Pour survivre dans un monde marqué par le changement permanent, les entreprises doivent nécessairement s’adapter. On parle de business agility pour décrire leur capacité à être réactives aux évolutions du marché. Alors, comment devenir une entreprise agile ? Comment déployer l’agilité à l’échelle de toute une organisation ? Sans toutefois parler de recette miracle ou de framework sur-mesure, notre expert Eric Ducasse et notre thought leader Arie van Bennekum reviennent sur l’état de la business agility d’aujourd’hui et abordent 4 leviers pour vous aider à transformer votre entreprise en une organisation efficace, innovante et réactive au changement.
- Business agility : définition et enjeux
- L’agilité en entreprise, 20 ans après le Manifeste Agile
- Les challenges d’une transformation agile
- Les 4 leviers à actionner pour déployer votre business agility
- Progresser en business agility : le chemin à parcourir depuis la prise de conscience jusqu’aux automatismes
1. Business agility : définition et enjeux
Les entreprises, de toutes tailles, cherchent à rester compétitives dans un contexte économique qui évolue de plus en plus rapidement. Celles qui se démarquent aujourd’hui, sont celles qui ont su s’adapter aux perturbations extérieures. Elles ont fait preuve d’innovation et se sont montrées capables de se transformer de l’intérieur.
Les entreprises les plus performantes ont un fonctionnement agile, s’appuyant sur un certain mindset (état d’esprit) et des frameworks (pratiques de travail), qui les rend adaptables par nature.
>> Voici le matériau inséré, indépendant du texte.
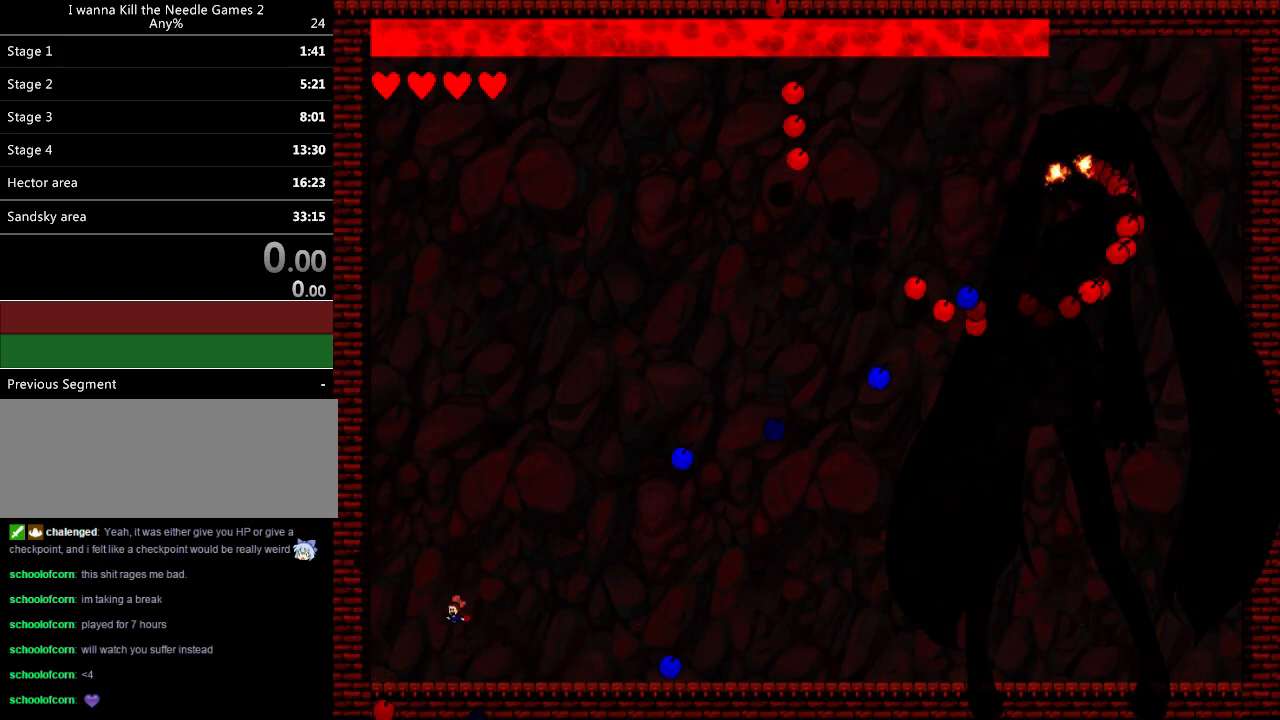
{"keys": ["right"], "events": [[40, "left", "down"], [120, "right", "down"], [140, "left", "up"]]}
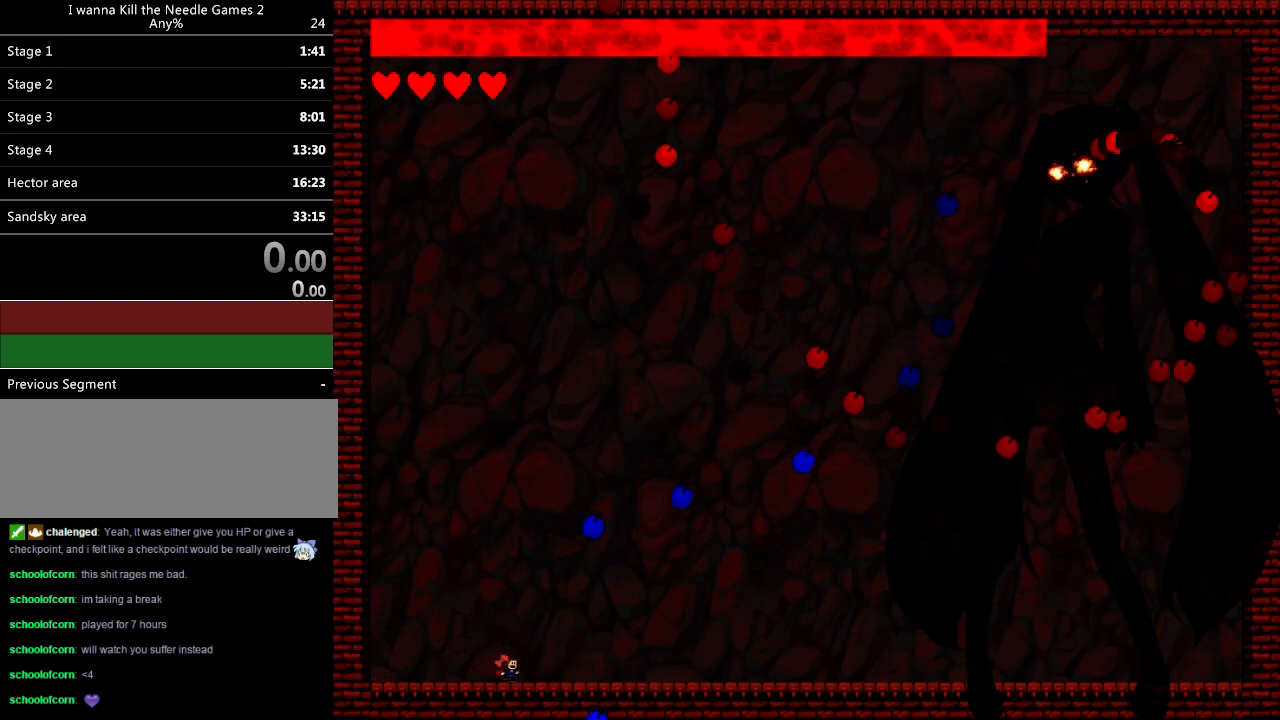
{"keys": [], "events": [[480, "right", "up"]]}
Leur style de gouvernance offre l’avantage de pouvoir prendre des décisions sur lesquelles tous les métiers et fonctions sont alignés, comme une seule et même entité.
Le Business Agility Institute (BAI) définit l’agilité en entreprise comme un ensemble de capacités organisationnelles, de comportements et de méthodes de travail qui offrent à votre entreprise la liberté, la flexibilité et la résilience nécessaires pour atteindre son objectif.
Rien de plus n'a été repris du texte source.